実際に彼と親しくなったのは15年以上前。日本でのガラ公演で一緒に仕事をしました。その時の公演はとても良い思い出となっていて、今でも懐かしく思い出します。それ以来、彼とは何度も仕事をしていて、私のカンパニー公演に出演してもらったり、彼の公演に私の作品を出したりしています。私は、何度か「ボレロ」という作品を振り付けています。「ボレロ」は、ルジマトフがこの曲で踊りたいと熱望していて、創作に至りました。私のカンパニーの20周年記念に彼に出演してもらう際に、バレエ団の作品として作っています。その時はフランスでも公演を行って大好評でした。ルジマトフが一人で踊るものは、別の作品として作り直しています。衣装が同じなのは、上半身裸であれば「これぞルジマトフ!」ということで一緒なんです(笑)。2011年の日本の公演のために作り直しました。
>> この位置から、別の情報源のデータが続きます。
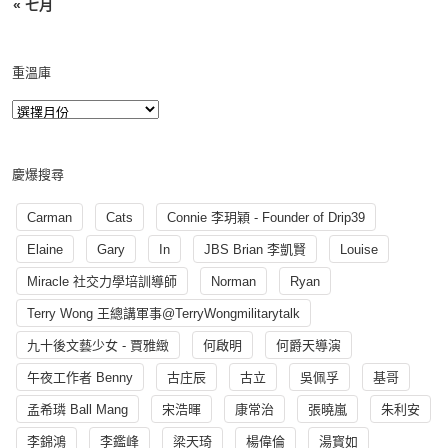
« 七月
重溫庫
慶爆搜尋
Carman
Cats
Connie 李玥穎 - Founder of Drip39
Elaine
Gary
In
JBS Brian 李凱賢
Louise
Miracle 社交力學培訓導師
Norman
Ryan
Terry Wong 王總講軍事@TerryWongmilitarytalk
九十後文藝少女 - 賈雅緻
何啟明
何爵天導演
午夜工作者 Benny
古庄辰
古立
吳佩孚
基哥
孟希璘 Ball Mang
宋浩暉
康常治
張曉嵐
朱利安
李錦鴻
李鑑峰
梁天琦
楊偉倫
湯寳如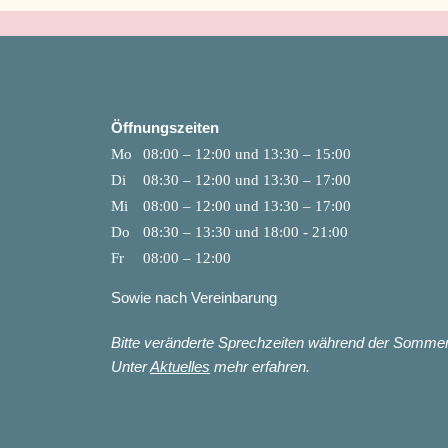
Öffnungszeiten
Mo
08:00 – 12:00 und 13:30 – 15:00
Di
08:30 – 12:00 und 13:30 – 17:00
Mi
08:00 – 12:00 und 13:30 – 17:00
Do
08:30 – 13:30 und 18:00 - 21:00
Fr
08:00 – 12:00
Sowie nach Vereinbarung
Bitte veränderte Sprechzeiten während der Sommer
Unter
Aktuelles
mehr erfahren.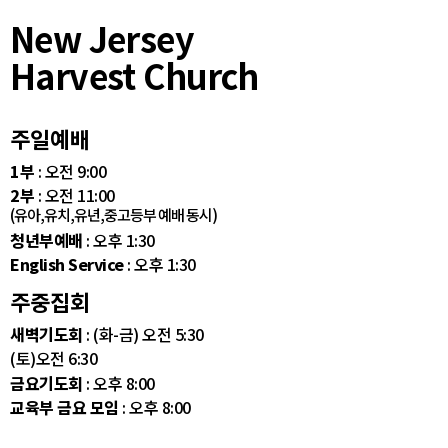
New Jersey
Harvest Church
주일예배
1부
: 오전 9:00
2부
: 오전 11:00
(유아,유치,유년,중고등부 예배 동시)
청년부예배
: 오후 1:30
English Service
: 오후 1:30
주중집회
새벽기도회
: (화-금) 오전 5:30
(토)오전 6:30
금요기도회
: 오후 8:00
교육부 금요 모임
: 오후 8:00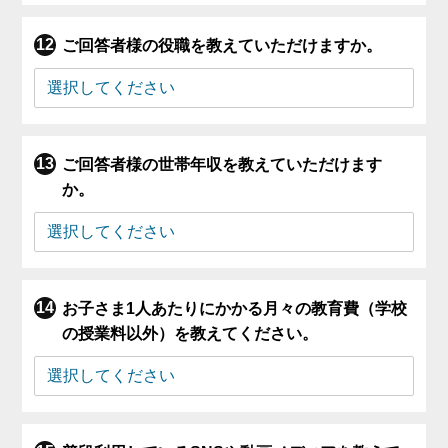
ご回答者様の役職を教えていただけますか。
ご回答者様の世帯年収を教えていただけます
か。
お子さま1人あたりにかかる月々の教育費（学校
の授業料以外）を教えてください。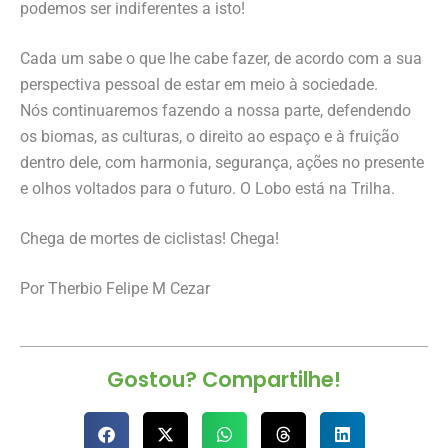
podemos ser indiferentes a isto!
Cada um sabe o que lhe cabe fazer, de acordo com a sua
perspectiva pessoal de estar em meio à sociedade.
Nós continuaremos fazendo a nossa parte, defendendo
os biomas, as culturas, o direito ao espaço e à fruição
dentro dele, com harmonia, segurança, ações no presente
e olhos voltados para o futuro. O Lobo está na Trilha.
Chega de mortes de ciclistas! Chega!
Por Therbio Felipe M Cezar
Gostou? Compartilhe!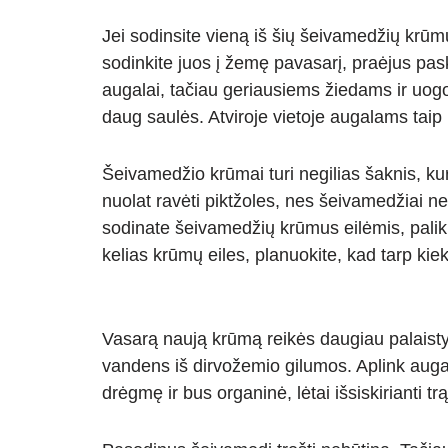
Jei sodinsite vieną iš šių šeivamedžių kr
sodinkite juos į žemę pavasarį, praėjus pa
augalai, tačiau geriausiems žiedams ir uogom
daug saulės. Atviroje vietoje augalams taip 
Šeivamedžio krūmai turi negilias šaknis, ku
nuolat ravėti piktžoles, nes šeivamedžiai ne
sodinate šeivamedžių krūmus eilėmis, palik
kelias krūmų eiles, planuokite, kad tarp ki
Vasarą naują krūmą reikės daugiau palaistyti
vandens iš dirvožemio gilumos. Aplink augal
drėgmę ir bus organinė, lėtai išsiskirianti tr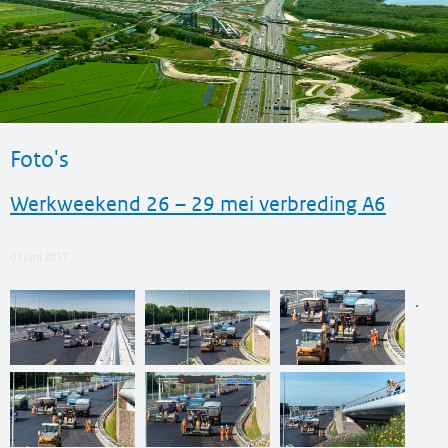
Foto's
Werkweekend 26 – 29 mei verbreding A6
01 juni 2017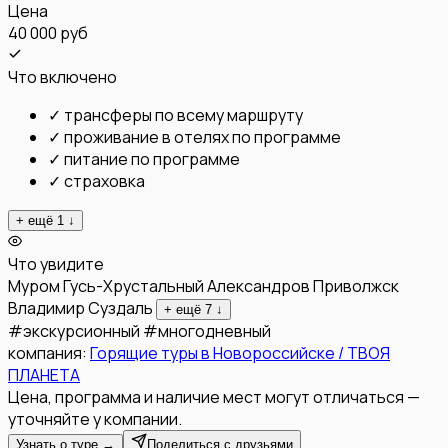
Цена
40 000 руб
Что включено
✓
трансферы по всему маршруту
✓
проживание в отелях по программе
✓
питание по программе
✓
страховка
+ ещё
1
↓
Что увидите
Муром
Гусь-Хрустальный
Александров
Приволжск
Владимир
Суздаль
+ ещё
7
↓
#
экскурсионный
#
многодневный
компания:
Горящие туры в Новороссийске / ТВОЯ
ПЛАНЕТА
Цена, программа и наличие мест могут отличаться —
уточняйте у компании.
Узнать о туре →
Поделиться с друзьями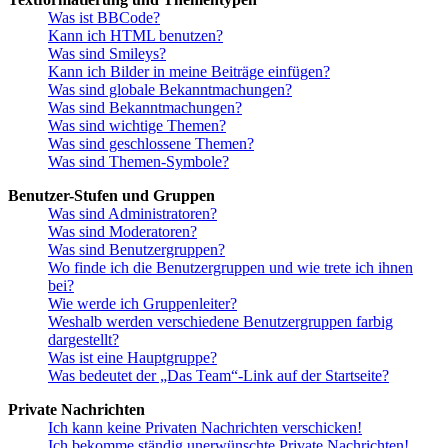
Was ist BBCode?
Kann ich HTML benutzen?
Was sind Smileys?
Kann ich Bilder in meine Beiträge einfügen?
Was sind globale Bekanntmachungen?
Was sind Bekanntmachungen?
Was sind wichtige Themen?
Was sind geschlossene Themen?
Was sind Themen-Symbole?
Benutzer-Stufen und Gruppen
Was sind Administratoren?
Was sind Moderatoren?
Was sind Benutzergruppen?
Wo finde ich die Benutzergruppen und wie trete ich ihnen
bei?
Wie werde ich Gruppenleiter?
Weshalb werden verschiedene Benutzergruppen farbig
dargestellt?
Was ist eine Hauptgruppe?
Was bedeutet der „Das Team“-Link auf der Startseite?
Private Nachrichten
Ich kann keine Privaten Nachrichten verschicken!
Ich bekomme ständig unerwünschte Private Nachrichten!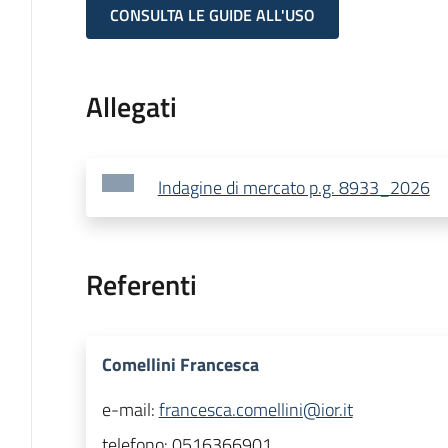
CONSULTA LE GUIDE ALL'USO
Allegati
Indagine di mercato p.g. 8933_2026
Referenti
Comellini Francesca
e-mail:
francesca.comellini@ior.it
telefono:
0516366901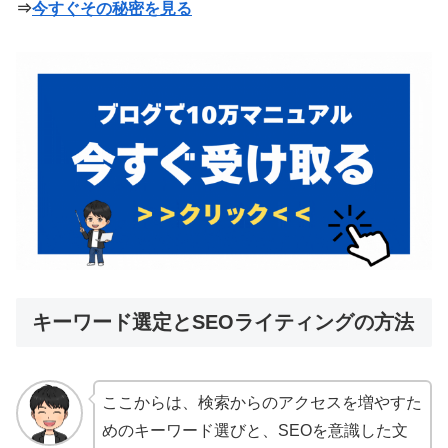
⇒
今すぐその秘密を見る
キーワード選定とSEOライティングの方法
ここからは、検索からのアクセスを増やすた
めのキーワード選びと、SEOを意識した文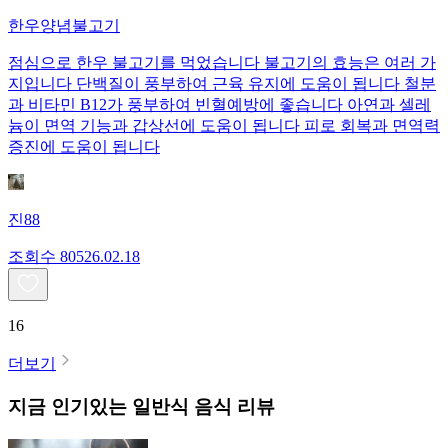
한우양념불고기
점심으로 한우 불고기를 먹었습니다 불고기의 효능은 여러 가
지입니다 단백질이 풍부하여 근육 유지에 도움이 됩니다 철분
과 비타민 B12가 풍부하여 빈혈예방에 좋습니다 아연과 셀레
늄이 면역 기능과 갑상선에 도움이 됩니다 피로 회복과 면역력
증진에 도움이 됩니다
진88
조회수
805
26.02.18
16
더보기
지금 인기있는
일반식
음식 리뷰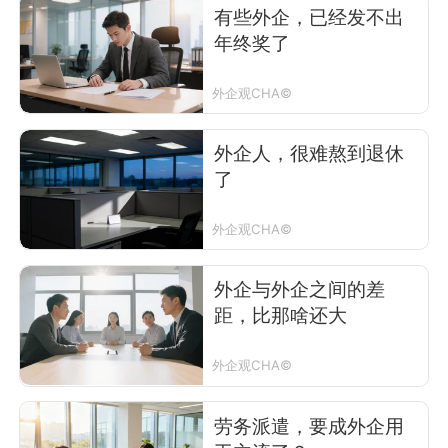
有些外企，已经发不出
年终奖了
外企观CHA©
外企人，很难熬到退休
了
外企观CHA©
外企与外企之间的差
距，比那啥还大
外企观CHA©
劳务派遣，要成外企用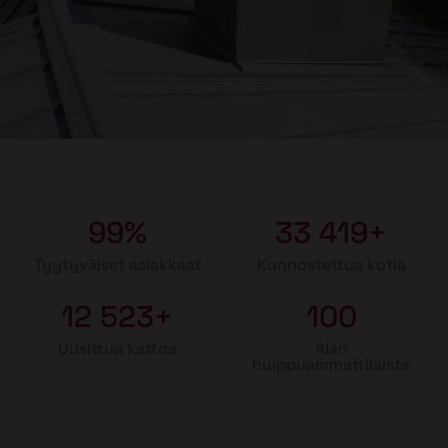
99%
33 419+
Tyytyväiset asiakkaat
Kunnostettua kotia
12 523+
100
Uusittua kattoa
Alan
huippuammattilaista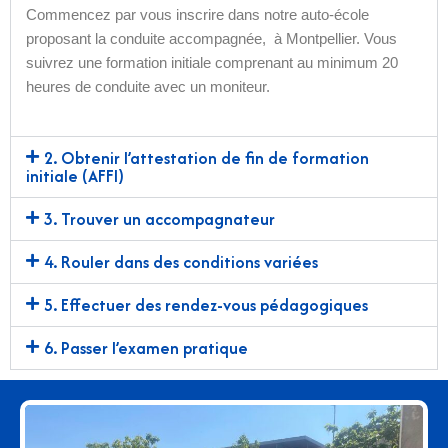
Commencez par vous inscrire dans notre auto-école
proposant la conduite accompagnée, à Montpellier. Vous
suivrez une formation initiale comprenant au minimum 20
heures de conduite avec un moniteur.
2. Obtenir l’attestation de fin de formation
initiale (AFFI)
3. Trouver un accompagnateur
4. Rouler dans des conditions variées
5. Effectuer des rendez-vous pédagogiques
6. Passer l’examen pratique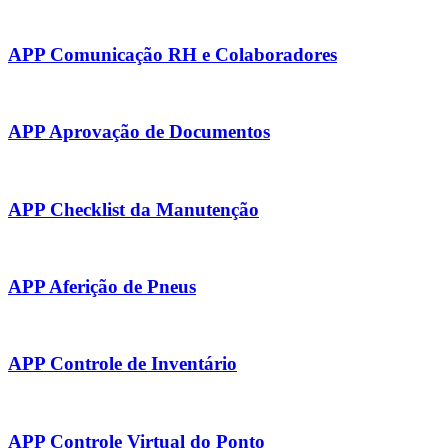
APP Comunicação RH e Colaboradores
APP Aprovação de Documentos
APP Checklist da Manutenção
APP Aferição de Pneus
APP Controle de Inventário
APP Controle Virtual do Ponto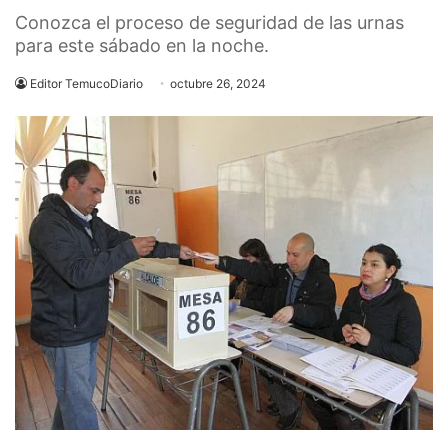
Conozca el proceso de seguridad de las urnas
para este sábado en la noche.
Editor TemucoDiario
octubre 26, 2024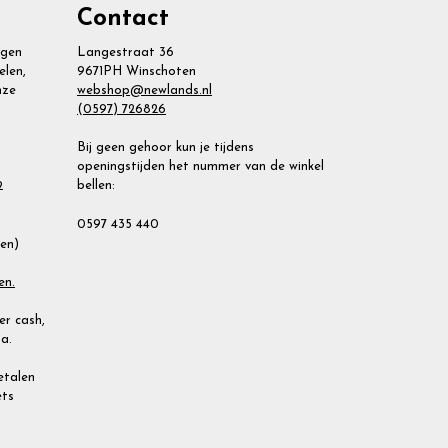
Contact
agen
Langestraat 36
elen,
9671PH Winschoten
nze
webshop@newlands.nl
(0597) 726826
Bij geen gehoor kun je tijdens
openingstijden het nummer van de winkel
bellen:
2
0597 435 440
ien)
en.
r cash,
a.
Betalen
ets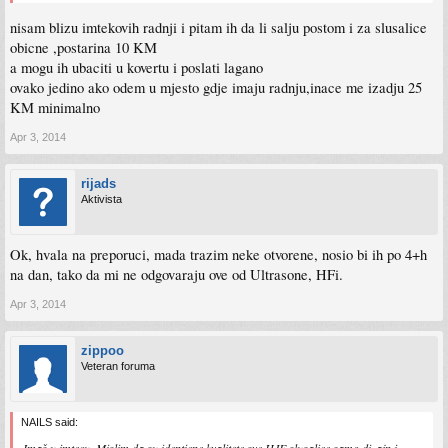
nisam blizu imtekovih radnji i pitam ih da li salju postom i za slusalice
obicne ,postarina 10 KM
a mogu ih ubaciti u kovertu i poslati lagano
ovako jedino ako odem u mjesto gdje imaju radnju,inace me izadju 25
KM minimalno
Apr 3, 2014
rijads
Aktivista
Ok, hvala na preporuci, mada trazim neke otvorene, nosio bi ih po 4+h
na dan, tako da mi ne odgovaraju ove od Ultrasone, HFi.
Apr 3, 2014
zippoo
Veteran foruma
NAILS said:
Imaš u imtecu. Mislim da su identicne kvalitete sve HJE slusalice samo dizajn i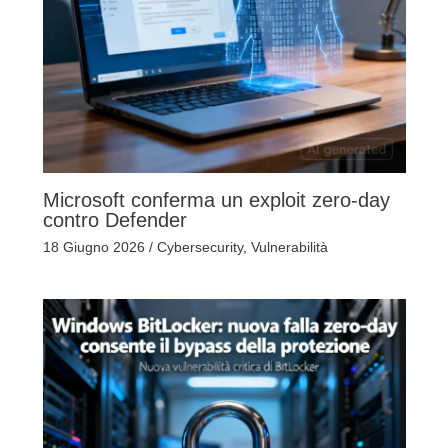
Microsoft conferma un exploit zero-day
contro Defender
18 Giugno 2026
/
Cybersecurity
,
Vulnerabilità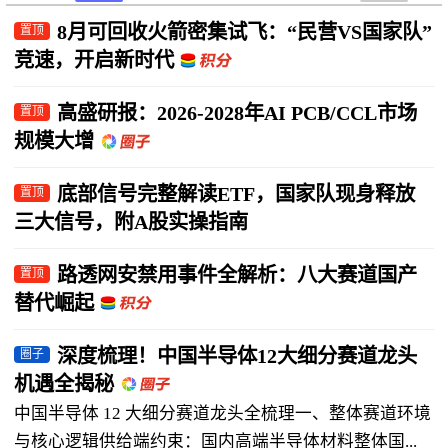
8月可回收火箭密集试飞：“民营VS国家队”
置顶
竞速，开启新时代
高盛研报：2026-2028年AI PCB/CCL市场
置顶
规模大增
底部信号完整解读ETF，国家队现身释放
置顶
三大信号，附A股实操指南
路透网安禁用事件全解析：八大赛道国产
置顶
替代崛起
深度梳理！中国半导体12大细分赛道龙头
圈子
机遇全揭秘
中国半导体 12 大细分赛道龙头全梳理一、整体赛道环境
与核心逻辑供给端约束：国内高端半导体材料整体国...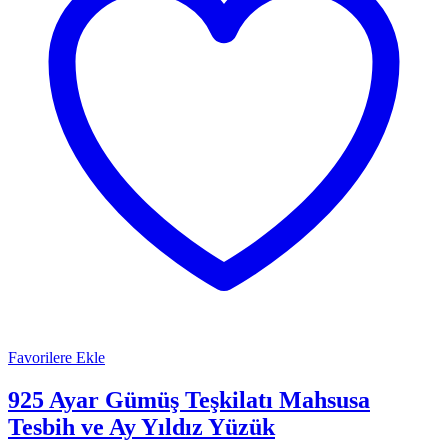
Favorilere Ekle
925 Ayar Gümüş Teşkilatı Mahsusa
Tesbih ve Ay Yıldız Yüzük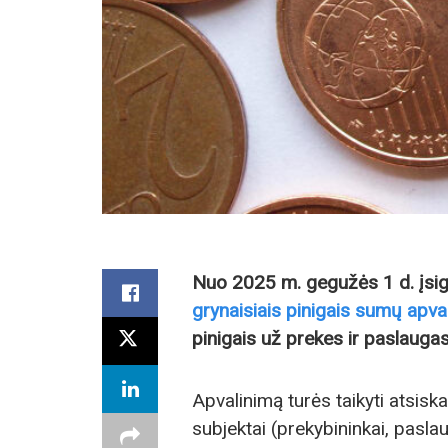
Nuo 2025 m. gegužės 1 d. įsig
grynaisiais pinigais sumų apva
pinigais už prekes ir paslaug
Apvalinimą turės taikyti atsisk
subjektai (prekybininkai, paslau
ルジマトフは、ダンサーとして唯一の存在。彼の動きの特徴や性格までよく知っているから、作品は作りやすい。彼しか出来ない動き、彼にしか無い物を表現して、ルジマトフと一緒にこの作品を作りました。日本での公演の成功を祈っています!
ニコライ・アンドロソフ
モイセーエフ・バレエ出身。ダンサー、振付家として活躍。現在は、モスクワで自身のカンパニー「ロシア・フォーシーズンズ・バレエ」を主催。数多くの作品を振り付け、各地で上演を行っている。
※今回「バレエの神髄2013」で上演するのは、2011年日本初演の「ボレロ」に、6人の女性ダンサーを加えたもの。前回の「バレエの神髄2011」で、「東日本大震災で被災した日本の皆さんへの思いを込めて」とルジマトフが特別上演を行った作品の再演となる。